Un vote

Vous êtes client du Crédit Mutuel, de la Banque Populaire, de la Caisse d’Epargne ou du Crédit Agricole ? Alors votre conseiller bancaire insiste peut-être pour que vous deveniez sociétaire… Quel pouvoir et quels avantages gagnerez-vous en échange ?

« Je suis sociétaire de ma banque depuis bientôt 2 ans… », témoigne Victoria. « Ils ne nous ont pas laissé le choix : quand on a signé notre crédit immobilier, c’était présenté comme non négociable. On a dû acheter 100 euros de parts sociales. Depuis ? J’ai reçu les invitations aux AG annuelles. C’est tout. Et notre compte parts sociales a été rémunéré de 98 centimes… »

Le forum cBanque fourmille d’anecdotes livrées par des sociétaires : un client qui achète des parts sociales pour bénéficier d’une remise sur les frais de tenue de compte, un autre qui se voit glisser un bulletin de souscription de parts sociales sans explications dans le dossier « prêt immobilier », une jeune cliente dont la conseillère remet le sujet du sociétariat au menu de chaque rendez-vous, etc. En revanche, peu de discussions sur les bénéfices de ce statut. En simplifiant, à la lecture de ces témoignages, on deviendrait sociétaire par accident ou par défaut puis… le sujet tomberait aux oubliettes. Alors, être sociétaire, à quoi ça sert ?

« Une banque qui appartient à ses clients… »

Le gendarme financier, l’AMF, le résume en une phrase : « Détenir des parts sociales, c’est devenir sociétaire de votre banque mutualiste et donc participer et orienter la stratégie de l’entreprise en votant lors des assemblées générales. » Les quatre grands réseaux communiquent d’ailleurs à l’envi sur le principe historique « un homme, une voix » dans leur documentation relative au sociétariat. Le Crédit Mutuel a même basé sa signature sur ce principe : « Une banque qui appartient à ses clients, ça change tout. »

« Notre rôle n’est pas d’être banquier »

● **Données fournies**
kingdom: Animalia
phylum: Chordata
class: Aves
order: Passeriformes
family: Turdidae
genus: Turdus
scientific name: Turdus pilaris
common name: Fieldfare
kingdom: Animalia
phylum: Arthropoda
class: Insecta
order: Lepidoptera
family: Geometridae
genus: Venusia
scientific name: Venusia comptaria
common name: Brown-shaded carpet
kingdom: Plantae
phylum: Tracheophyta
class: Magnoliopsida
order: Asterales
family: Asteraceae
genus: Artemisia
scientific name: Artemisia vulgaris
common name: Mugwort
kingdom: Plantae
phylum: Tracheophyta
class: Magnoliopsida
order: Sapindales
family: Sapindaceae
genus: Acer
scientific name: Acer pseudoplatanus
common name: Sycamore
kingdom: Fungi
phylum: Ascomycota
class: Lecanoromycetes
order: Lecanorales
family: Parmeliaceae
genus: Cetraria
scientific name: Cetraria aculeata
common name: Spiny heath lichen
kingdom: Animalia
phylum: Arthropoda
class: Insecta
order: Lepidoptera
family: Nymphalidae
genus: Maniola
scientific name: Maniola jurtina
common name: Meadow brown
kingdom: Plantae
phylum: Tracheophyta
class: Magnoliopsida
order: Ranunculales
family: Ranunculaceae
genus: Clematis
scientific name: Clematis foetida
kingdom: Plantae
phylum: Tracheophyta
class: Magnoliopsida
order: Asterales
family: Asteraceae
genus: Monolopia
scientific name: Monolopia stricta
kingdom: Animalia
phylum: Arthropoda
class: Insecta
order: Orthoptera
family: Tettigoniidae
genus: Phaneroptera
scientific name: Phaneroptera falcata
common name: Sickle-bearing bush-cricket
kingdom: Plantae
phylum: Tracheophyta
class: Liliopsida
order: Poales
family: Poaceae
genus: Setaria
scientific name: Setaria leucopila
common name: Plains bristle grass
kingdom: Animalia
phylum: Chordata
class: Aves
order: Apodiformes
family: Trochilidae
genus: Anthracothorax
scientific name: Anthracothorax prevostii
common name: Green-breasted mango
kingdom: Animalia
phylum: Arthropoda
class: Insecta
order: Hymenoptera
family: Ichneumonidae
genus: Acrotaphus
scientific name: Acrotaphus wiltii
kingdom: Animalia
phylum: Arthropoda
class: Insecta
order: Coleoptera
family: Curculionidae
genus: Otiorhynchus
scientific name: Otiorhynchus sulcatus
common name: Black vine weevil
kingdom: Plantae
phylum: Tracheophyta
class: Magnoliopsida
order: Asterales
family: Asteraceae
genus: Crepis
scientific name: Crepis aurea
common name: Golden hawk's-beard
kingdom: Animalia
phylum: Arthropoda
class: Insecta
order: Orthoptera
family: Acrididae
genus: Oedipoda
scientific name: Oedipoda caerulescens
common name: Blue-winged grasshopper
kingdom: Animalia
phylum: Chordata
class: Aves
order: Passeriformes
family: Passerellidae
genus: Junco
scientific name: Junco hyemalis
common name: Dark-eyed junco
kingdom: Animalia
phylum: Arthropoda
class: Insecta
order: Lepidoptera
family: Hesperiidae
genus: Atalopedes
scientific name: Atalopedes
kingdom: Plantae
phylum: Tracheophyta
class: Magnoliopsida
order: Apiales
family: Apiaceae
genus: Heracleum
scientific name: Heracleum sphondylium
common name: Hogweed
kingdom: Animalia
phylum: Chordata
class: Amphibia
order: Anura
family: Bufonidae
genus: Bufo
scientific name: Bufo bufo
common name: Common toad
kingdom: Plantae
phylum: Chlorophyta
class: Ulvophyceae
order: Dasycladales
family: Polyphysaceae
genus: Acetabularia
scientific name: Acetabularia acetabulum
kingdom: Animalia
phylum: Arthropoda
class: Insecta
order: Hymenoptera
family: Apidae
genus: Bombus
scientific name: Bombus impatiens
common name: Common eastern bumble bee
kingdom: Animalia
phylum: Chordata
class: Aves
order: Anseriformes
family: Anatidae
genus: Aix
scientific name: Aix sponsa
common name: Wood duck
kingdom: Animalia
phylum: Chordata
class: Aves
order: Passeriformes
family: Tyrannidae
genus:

● **Consignes**
A: D'après l'article sur le sociétariat bancaire, combien le compte parts sociales de Victoria a-t-il rapporté ?
B: Prolongez l'article sur le sociétariat bancaire à partir de l'endroit où il s'arrête.
Les lignes fournies n'ont aucun rapport avec l'article sur le sociétariat bancaire.

● **Réponses par consigne**
A: 98 centimes.

B:
« Notre rôle n’est pas d’être banquier », explique Jean-François Jouffray. Ce retraité de la fonction publique est président de la caisse locale Champs-de-Mars, à Paris, et vice-président de la fédération Ile-de-France. « Nous sommes là pour fixer la stratégie locale, contrôler l’activité de la caisse, en être ambassadeur à travers des événements locaux que l’on soutient, décider de l’orientation des investissements, etc. » La fonction de président de caisse locale est « totalement bénévole », insiste au passage Jean-François Jouffray, les indemnisations financières concernant les plus hauts élus des fédérations.

Devenir sociétaire : volonté des clients, ou contrainte ?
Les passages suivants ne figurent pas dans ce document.